Starting with the line that contains "[175 352 46 35]", reproduce each line through the end of the entries exactly as written.
── EXTRACTED INFORMATION
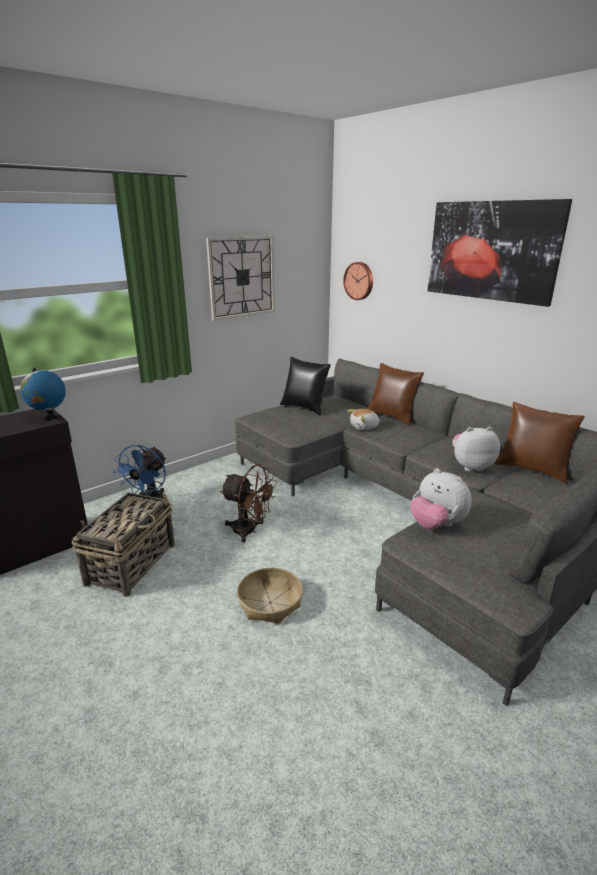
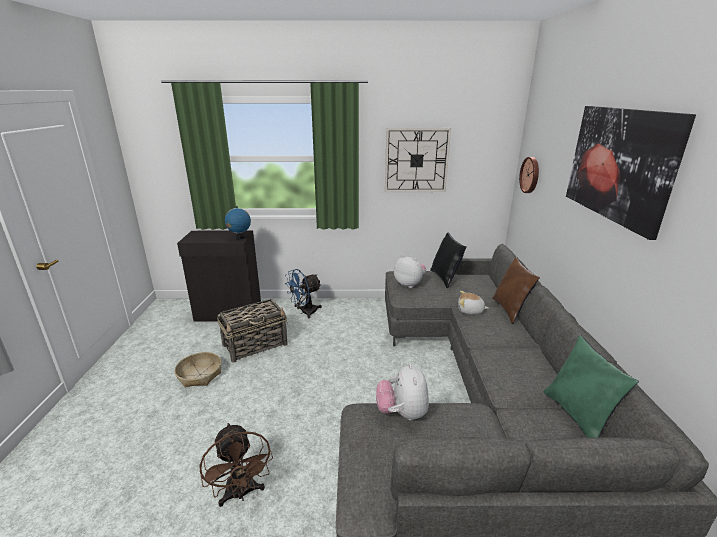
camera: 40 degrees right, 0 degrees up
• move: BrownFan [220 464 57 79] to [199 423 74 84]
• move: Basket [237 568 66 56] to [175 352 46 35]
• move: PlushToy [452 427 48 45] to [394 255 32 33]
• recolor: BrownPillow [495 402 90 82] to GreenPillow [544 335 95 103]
────
* _EXPECTED OUTPUT_:
• move: Basket [237 568 66 56] to [175 352 46 35]
• move: PlushToy [452 427 48 45] to [394 255 32 33]
• recolor: BrownPillow [495 402 90 82] to GreenPillow [544 335 95 103]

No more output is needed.